Le II° Congrès des Soviets tenait sa première séance à l'Institut Smolny. Lénine n'y parut point. Il restait à l'écart dans une des chambres de l'Institut où il n'y avait, si je m'en souviens bien, pas du tout ou presque pas de meubles. Quelqu'un vint ensuite étendre sur le plancher des couvertures et y jeta deux oreillers. Nous nous y reposâmes, Vladimir Ilitch et moi, couchés l'un à côté de l'autre. Mais après quelques minutes, on m'appela :

– Dan a pris la parole, il faut lui donner la réplique.

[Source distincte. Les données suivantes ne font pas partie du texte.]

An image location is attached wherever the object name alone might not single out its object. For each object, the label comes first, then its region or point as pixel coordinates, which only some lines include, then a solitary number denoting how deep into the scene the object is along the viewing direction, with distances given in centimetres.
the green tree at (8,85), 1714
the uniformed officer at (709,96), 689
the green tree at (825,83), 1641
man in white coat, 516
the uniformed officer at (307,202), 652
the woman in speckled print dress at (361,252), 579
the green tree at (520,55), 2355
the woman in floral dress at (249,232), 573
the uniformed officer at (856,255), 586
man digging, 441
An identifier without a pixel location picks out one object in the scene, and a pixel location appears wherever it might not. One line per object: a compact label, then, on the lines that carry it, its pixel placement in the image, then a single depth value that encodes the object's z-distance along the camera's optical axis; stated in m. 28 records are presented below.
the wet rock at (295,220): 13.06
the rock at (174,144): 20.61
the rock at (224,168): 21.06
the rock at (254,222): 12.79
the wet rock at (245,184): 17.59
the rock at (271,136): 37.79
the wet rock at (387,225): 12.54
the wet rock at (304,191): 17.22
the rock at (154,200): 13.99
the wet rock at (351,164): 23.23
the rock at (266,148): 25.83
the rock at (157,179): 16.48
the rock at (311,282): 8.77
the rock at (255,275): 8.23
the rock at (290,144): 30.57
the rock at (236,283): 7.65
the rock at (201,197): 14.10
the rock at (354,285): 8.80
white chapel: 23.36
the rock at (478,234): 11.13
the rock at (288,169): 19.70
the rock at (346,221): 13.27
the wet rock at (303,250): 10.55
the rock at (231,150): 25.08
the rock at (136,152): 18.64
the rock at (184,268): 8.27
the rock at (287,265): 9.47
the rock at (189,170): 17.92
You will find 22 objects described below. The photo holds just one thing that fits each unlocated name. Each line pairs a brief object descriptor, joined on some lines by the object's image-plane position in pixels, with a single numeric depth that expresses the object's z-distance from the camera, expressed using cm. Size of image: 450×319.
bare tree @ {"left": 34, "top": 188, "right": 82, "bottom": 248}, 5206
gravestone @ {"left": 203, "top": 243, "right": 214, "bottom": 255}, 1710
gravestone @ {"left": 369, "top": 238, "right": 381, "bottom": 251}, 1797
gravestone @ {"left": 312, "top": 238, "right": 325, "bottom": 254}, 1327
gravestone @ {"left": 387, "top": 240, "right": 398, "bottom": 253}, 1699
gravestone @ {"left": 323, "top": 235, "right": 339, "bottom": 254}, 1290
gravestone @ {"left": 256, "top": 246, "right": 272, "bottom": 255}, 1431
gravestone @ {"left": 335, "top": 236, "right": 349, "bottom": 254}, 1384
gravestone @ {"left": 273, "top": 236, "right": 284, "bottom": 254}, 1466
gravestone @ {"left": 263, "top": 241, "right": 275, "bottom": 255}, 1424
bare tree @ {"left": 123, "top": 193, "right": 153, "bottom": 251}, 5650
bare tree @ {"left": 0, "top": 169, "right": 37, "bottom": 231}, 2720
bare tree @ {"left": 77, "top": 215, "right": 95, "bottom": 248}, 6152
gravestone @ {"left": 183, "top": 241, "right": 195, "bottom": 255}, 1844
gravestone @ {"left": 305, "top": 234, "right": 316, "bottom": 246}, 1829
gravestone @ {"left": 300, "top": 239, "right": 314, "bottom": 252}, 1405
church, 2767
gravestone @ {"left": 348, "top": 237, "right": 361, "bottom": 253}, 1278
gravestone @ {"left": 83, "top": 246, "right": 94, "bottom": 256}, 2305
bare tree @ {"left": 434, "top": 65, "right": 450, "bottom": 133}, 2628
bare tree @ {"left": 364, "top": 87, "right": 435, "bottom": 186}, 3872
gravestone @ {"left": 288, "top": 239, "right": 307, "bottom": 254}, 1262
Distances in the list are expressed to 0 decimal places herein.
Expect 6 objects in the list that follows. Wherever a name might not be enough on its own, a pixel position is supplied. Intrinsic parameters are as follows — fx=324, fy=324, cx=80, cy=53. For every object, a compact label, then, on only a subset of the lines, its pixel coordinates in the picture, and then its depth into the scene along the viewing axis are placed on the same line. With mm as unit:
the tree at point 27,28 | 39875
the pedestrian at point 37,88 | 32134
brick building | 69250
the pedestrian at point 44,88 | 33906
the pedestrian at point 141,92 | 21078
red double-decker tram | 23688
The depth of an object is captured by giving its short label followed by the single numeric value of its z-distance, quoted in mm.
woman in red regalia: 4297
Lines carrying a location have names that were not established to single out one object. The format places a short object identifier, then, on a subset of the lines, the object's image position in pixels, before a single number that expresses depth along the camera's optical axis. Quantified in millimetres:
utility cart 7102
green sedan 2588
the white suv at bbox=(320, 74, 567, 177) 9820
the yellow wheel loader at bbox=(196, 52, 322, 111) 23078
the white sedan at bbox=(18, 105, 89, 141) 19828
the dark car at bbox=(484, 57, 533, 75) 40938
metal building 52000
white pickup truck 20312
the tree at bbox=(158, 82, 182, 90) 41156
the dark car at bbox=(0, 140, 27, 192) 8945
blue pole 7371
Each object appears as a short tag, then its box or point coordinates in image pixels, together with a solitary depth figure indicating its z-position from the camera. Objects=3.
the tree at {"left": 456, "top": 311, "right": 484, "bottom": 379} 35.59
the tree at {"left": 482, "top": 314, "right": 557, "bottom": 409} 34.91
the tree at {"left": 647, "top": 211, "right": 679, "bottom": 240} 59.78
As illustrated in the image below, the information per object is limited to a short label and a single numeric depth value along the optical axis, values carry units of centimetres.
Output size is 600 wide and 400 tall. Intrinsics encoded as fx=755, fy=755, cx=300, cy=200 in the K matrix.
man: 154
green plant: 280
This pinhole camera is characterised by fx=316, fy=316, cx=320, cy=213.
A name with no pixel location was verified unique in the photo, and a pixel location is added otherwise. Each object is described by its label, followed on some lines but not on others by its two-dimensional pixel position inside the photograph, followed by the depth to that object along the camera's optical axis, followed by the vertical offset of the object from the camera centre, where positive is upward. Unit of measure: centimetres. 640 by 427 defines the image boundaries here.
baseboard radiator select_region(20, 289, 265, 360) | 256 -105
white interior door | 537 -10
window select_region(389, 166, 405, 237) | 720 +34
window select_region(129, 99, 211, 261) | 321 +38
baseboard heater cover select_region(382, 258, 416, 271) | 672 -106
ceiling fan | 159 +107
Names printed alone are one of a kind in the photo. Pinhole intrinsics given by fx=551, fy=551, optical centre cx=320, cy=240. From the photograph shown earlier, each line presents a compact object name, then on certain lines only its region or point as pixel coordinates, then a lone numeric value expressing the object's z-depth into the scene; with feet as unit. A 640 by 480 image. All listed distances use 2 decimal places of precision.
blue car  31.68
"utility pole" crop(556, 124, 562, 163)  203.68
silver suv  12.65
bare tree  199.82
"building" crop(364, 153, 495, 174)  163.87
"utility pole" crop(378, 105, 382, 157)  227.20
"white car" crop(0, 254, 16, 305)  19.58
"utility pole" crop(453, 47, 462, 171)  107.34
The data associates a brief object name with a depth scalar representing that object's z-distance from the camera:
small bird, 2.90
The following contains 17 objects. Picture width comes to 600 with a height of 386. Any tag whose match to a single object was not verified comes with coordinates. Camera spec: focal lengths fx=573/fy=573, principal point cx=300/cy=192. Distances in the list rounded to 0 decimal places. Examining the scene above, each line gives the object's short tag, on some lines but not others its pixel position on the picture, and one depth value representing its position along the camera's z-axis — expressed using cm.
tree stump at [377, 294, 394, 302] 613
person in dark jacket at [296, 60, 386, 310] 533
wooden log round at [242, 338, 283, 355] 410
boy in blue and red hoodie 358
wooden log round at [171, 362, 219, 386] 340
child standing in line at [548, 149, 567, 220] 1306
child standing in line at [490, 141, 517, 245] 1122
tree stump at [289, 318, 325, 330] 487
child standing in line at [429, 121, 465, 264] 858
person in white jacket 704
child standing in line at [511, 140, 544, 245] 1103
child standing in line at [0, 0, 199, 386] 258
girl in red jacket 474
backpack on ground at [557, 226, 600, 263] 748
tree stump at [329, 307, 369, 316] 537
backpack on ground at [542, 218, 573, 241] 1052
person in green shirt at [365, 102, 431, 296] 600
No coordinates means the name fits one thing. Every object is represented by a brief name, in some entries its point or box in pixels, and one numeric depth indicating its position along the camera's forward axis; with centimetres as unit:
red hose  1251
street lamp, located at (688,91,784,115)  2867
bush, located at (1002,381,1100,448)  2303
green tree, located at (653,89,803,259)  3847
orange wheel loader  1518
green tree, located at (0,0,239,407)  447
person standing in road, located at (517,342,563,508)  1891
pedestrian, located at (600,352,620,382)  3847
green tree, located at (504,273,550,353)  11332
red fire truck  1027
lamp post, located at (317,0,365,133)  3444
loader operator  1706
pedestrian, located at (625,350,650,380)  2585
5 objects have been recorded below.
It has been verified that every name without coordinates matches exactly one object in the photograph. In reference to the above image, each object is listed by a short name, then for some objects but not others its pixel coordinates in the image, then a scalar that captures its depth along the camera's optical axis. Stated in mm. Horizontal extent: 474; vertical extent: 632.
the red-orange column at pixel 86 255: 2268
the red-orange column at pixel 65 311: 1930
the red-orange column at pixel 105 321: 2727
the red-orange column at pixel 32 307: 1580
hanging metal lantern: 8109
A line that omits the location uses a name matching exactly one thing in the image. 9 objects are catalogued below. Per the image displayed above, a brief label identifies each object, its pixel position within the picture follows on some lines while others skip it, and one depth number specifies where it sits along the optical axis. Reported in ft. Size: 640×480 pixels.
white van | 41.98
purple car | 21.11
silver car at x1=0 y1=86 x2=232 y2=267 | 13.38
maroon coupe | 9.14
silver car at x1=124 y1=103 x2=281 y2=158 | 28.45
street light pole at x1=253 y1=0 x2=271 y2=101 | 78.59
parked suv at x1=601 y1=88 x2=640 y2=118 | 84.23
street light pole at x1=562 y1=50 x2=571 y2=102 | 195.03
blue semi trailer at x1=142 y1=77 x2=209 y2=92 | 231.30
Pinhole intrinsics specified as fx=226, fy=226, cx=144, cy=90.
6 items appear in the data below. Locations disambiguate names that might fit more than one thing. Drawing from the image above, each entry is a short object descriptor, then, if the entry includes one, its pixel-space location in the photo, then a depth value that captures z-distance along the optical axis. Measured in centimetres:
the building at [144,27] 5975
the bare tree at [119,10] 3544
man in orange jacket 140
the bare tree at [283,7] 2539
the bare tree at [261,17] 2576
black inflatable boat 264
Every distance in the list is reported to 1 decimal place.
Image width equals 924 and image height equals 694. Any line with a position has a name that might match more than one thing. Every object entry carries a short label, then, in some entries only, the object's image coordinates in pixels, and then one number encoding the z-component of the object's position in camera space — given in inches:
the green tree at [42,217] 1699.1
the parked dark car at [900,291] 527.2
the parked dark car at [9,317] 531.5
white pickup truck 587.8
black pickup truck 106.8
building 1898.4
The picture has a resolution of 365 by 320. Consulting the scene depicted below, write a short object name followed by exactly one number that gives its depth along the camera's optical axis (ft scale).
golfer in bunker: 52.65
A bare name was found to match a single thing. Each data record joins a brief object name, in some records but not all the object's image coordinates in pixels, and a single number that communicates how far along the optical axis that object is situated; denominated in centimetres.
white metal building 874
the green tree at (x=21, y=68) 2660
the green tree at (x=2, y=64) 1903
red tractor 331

Après avoir répondu à Dan, je revins et me recouchai à côté de Vladimir Ilitch, qui, bien entendu, ne songeait nullement à dormir. Il ne pouvait en être question ! Toutes les cinq ou dix minutes, quelqu'un accourait de la salle des séances pour nous faire connaître ce qui s'y passait. En outre, des estafettes venaient de la ville où, sous la direction d'Antonov-Ovséenko, se poursuivait le siège du Palais d'Hiver, qui se termina par une prise d'assaut.

Ce qui se passa ensuite, ce fut sans doute le lendemain matin, qu'une nuit d'insomnie séparait à peine du jour précédent. Vladimir Ilitch avait l'air fatigué. Souriant, il dit :

– Le passage est trop brusque de la vie clandestine et du régime de Pérévertzev au pouvoir... Es schwiendelt (la tête me tourne), ajouta-t-il, je ne sais pourquoi, en allemand, et de la main il décrivit un mouvement circulaire autour de sa tête.

Après cette remarque, la seule plus ou moins personnelle que j'aie entendue de lui à l'occasion de la conquête du pouvoir, on passa simplement à l'expédition des affaires du jour.